*SUPPLIED PASSAGE*.
══════════════════════════════
Added: Friday, November 9th 2018

Paul Theakston

Paul Theakston is bloodied but unbowed. Since the 1980s he has been involved in a saga of which pulp novels and TV soaps are made. It’s the long and dramatic tale of how a famous family of brewers fell out with such acrimony that the two sides exchanged writs, complained of conspiracy, and ended up in the High Court surrounded by bewigged lawyers and a top judge.

That chapter ended with Paul leaving T&R Theakston where he’d worked from the age of 19 and became managing director at 23. He nursed his wounds and then launched his own brewery, Black Sheep, in maltings once owned by Theakston. The two breweries stand today just yards apart in Masham in the Yorkshire Dales, their rival chimneys pumping the rich aromas of malt and hops into the crisp air.

Paul can afford to take the long view of that turbulent history. He is now a non-executive director and has handed over the day-to-day running of Black Sheep to his sons Rob and Jo (above). Over a few reflective pints of Black Sheep Best he had time to reminisce about his long career. It covers not only the family battles but the trials and tribulations of making his distinctive beers with a route to market some thought was at best idiosyncratic and at worst foolhardy. It was a route that relied solely on the free trade without a single tied pub.

But with such a tangled web, it’s best to begin at the beginning. “The Theakston family has been in Masham since the 16th century when a Robert Theakston was one of the first church wardens,” Paul says. “The family started brewing in 1827 and Thomas and Robert Theakston built the current brewery in 1875. After World War One they bought and closed Lightfoot’s brewery in the town.”

Ownership continued through the generations. Paul says he had “no burning desire to go into the brewery” but he was persuaded by his father Frank to join in 1964. “I worked for a few months under the brewery engineer and then spent a year as a pupil brewer with Mansfield Brewery before coming back to Masham to brew.”

The first of many crises took place in 1968 when Paul’s cousin Thomas, who was in charge both of pubs and the accounts, declared that because the price of a pint of beer had passed the two shillings barrier he could see no future in brewing. He pressured the family to sell the brewery when Paul’s father Frank was dying of leukaemia. Before he died, Frank declared “a brewery like ours is not an old shoe to be cast off. 18 to 20 people depend on us for their jobs.”

Black Sheep squares

Paul and his cousins Michael and Dick Theakston joined forces to save the brewery. They gave Thomas a life pension and in return he sold them his shares. In early 1969, Paul became managing director with Michael and Dick on the board.

“We had small horizons,” Paul recalls. “We had a turnover of £200,000 a year, 22 tied pubs and almost no free trade. We brewed three beers, Mild, Best Bitter and Old Peculier, with a brew length of 40 barrels.

“We sold beer mainly in Masham, Ripon, Northallerton and Wensleydale and we needed to get bigger to survive. The arrival of CAMRA put the focus on cask beer and that helped us to expand our cask sales in the free trade.”

The opportunity to increase brewing capacity came out of the blue in 1974 when the government announced it was selling the Carlisle Brewery that had been nationalised during World War One.
══════════════════════════════
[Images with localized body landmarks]
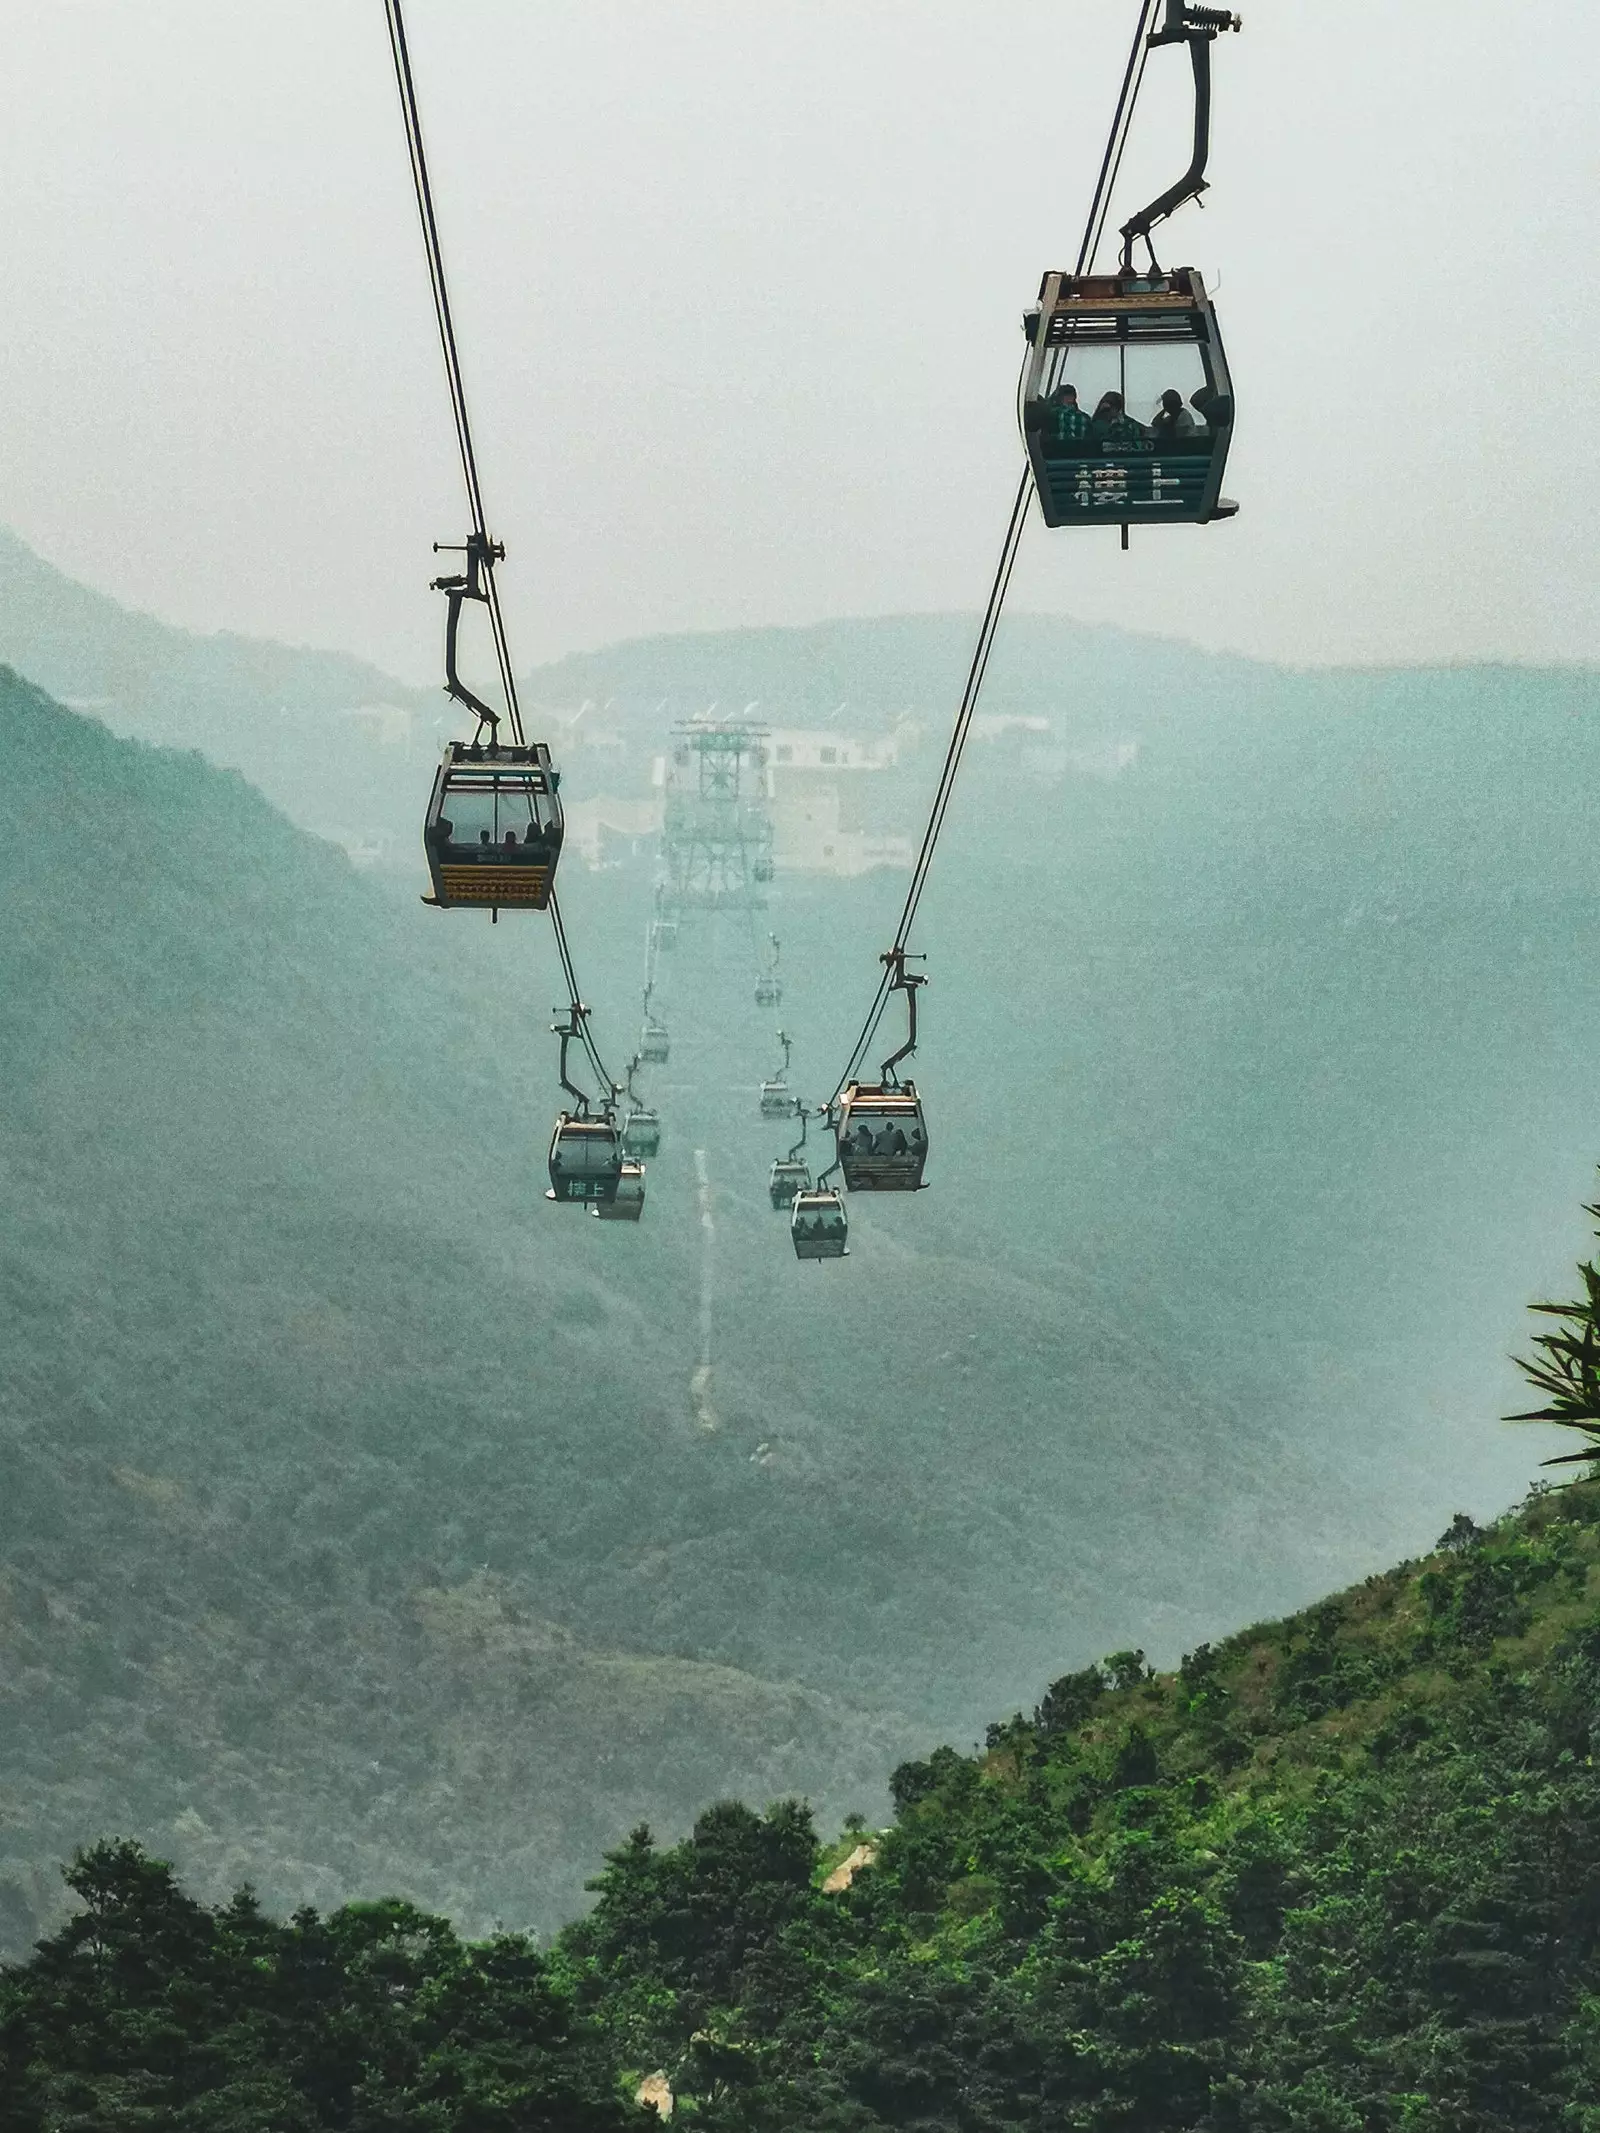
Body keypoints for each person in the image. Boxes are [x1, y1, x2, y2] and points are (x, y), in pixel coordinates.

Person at [1045, 382, 1093, 447]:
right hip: (1057, 450)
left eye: (1070, 395)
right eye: (1065, 395)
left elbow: (1090, 438)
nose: (1068, 398)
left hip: (1079, 452)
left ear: (1074, 398)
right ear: (1059, 397)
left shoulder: (1085, 418)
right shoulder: (1051, 414)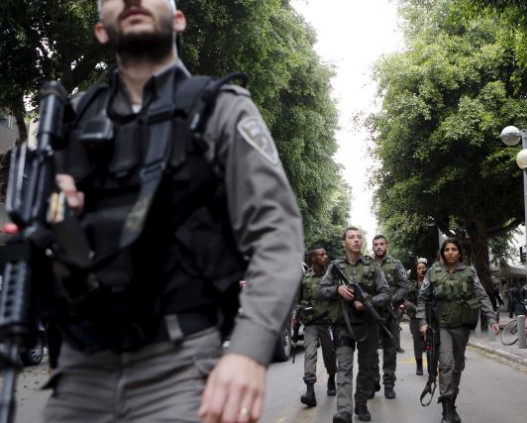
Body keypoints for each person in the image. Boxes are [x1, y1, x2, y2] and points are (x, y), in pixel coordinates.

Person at [45, 1, 304, 422]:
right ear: (100, 30)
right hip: (79, 371)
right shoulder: (69, 121)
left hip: (181, 366)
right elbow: (41, 247)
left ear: (178, 20)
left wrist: (248, 350)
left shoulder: (221, 108)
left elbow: (278, 235)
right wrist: (55, 214)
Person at [418, 238, 500, 423]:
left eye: (454, 249)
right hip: (442, 326)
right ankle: (446, 411)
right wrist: (422, 321)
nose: (450, 252)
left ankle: (452, 402)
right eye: (447, 249)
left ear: (460, 252)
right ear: (442, 252)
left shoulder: (469, 272)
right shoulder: (433, 272)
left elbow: (481, 296)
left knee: (457, 366)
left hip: (462, 327)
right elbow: (422, 298)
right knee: (446, 364)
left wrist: (491, 318)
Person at [319, 227, 391, 423]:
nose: (356, 240)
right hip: (343, 325)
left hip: (367, 325)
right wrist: (338, 289)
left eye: (359, 237)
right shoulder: (335, 266)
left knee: (367, 367)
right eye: (351, 237)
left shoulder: (372, 266)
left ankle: (361, 403)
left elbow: (386, 293)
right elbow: (321, 291)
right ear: (344, 243)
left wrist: (368, 302)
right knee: (344, 367)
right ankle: (344, 411)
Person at [299, 245, 338, 407]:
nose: (325, 256)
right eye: (322, 254)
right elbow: (300, 299)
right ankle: (310, 390)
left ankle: (331, 378)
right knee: (310, 354)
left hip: (327, 323)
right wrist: (301, 313)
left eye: (325, 254)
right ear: (314, 258)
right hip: (311, 323)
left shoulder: (332, 275)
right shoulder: (305, 277)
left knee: (330, 355)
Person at [370, 235, 408, 399]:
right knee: (370, 351)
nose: (379, 247)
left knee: (390, 351)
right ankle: (373, 381)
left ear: (387, 246)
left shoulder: (396, 264)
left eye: (381, 244)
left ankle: (389, 385)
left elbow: (404, 287)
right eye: (376, 244)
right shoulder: (367, 265)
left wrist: (390, 299)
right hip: (372, 314)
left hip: (390, 314)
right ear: (373, 247)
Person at [403, 257, 428, 375]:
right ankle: (419, 365)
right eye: (419, 268)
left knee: (432, 340)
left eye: (423, 268)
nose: (422, 270)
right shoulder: (410, 284)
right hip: (415, 316)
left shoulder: (431, 283)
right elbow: (405, 300)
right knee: (418, 341)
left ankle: (432, 362)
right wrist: (415, 308)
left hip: (429, 316)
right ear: (416, 270)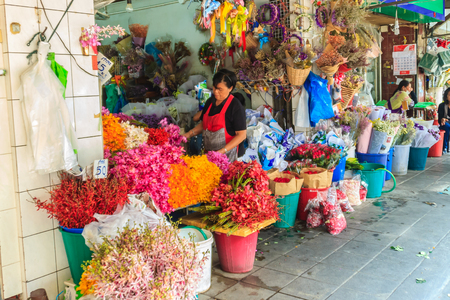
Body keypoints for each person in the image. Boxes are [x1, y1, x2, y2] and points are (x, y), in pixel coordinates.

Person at [183, 69, 247, 162]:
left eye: (220, 89)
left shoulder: (235, 107)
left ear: (230, 88)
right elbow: (206, 123)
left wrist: (221, 152)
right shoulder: (210, 102)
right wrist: (188, 134)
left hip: (228, 157)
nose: (216, 92)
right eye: (214, 87)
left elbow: (241, 135)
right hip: (210, 155)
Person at [438, 88, 450, 153]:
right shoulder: (442, 106)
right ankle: (445, 147)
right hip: (445, 123)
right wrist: (442, 119)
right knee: (446, 126)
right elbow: (439, 120)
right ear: (446, 96)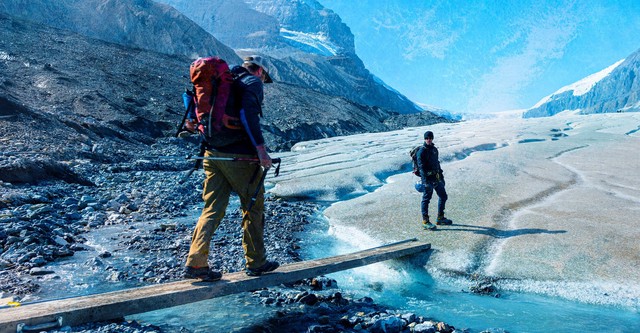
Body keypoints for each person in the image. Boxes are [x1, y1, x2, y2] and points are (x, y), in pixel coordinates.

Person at [184, 56, 279, 281]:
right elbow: (248, 116)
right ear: (259, 71)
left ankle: (196, 263)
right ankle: (256, 262)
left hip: (211, 152)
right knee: (252, 206)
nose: (263, 81)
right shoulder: (251, 83)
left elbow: (190, 99)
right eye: (264, 77)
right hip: (240, 157)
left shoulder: (221, 80)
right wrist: (261, 150)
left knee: (212, 208)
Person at [417, 130, 452, 230]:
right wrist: (425, 182)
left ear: (432, 138)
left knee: (443, 196)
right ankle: (425, 221)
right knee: (426, 199)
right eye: (427, 138)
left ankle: (440, 217)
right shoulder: (422, 152)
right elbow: (421, 168)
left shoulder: (434, 150)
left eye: (430, 138)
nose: (428, 140)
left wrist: (441, 177)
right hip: (428, 180)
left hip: (436, 178)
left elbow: (437, 164)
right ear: (424, 139)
══════════════════════════════
*TASKS TO CARRY OUT*.
- 1) According to the Paul Theakston profile, which three beers was the brewery making when Paul became managing director?
- 2) Using the Paul Theakston profile, explain why Paul's cousin Thomas pressed the family to sell the brewery in 1968.

*ANSWERS TO THIS EXERCISE*.
- 1) Mild, Best Bitter and Old Peculier.

- 2) Thomas ran the pubs and the accounts. Once the price of a pint of beer passed the two-shilling barrier, he could see no future in brewing, so he pushed for a sale.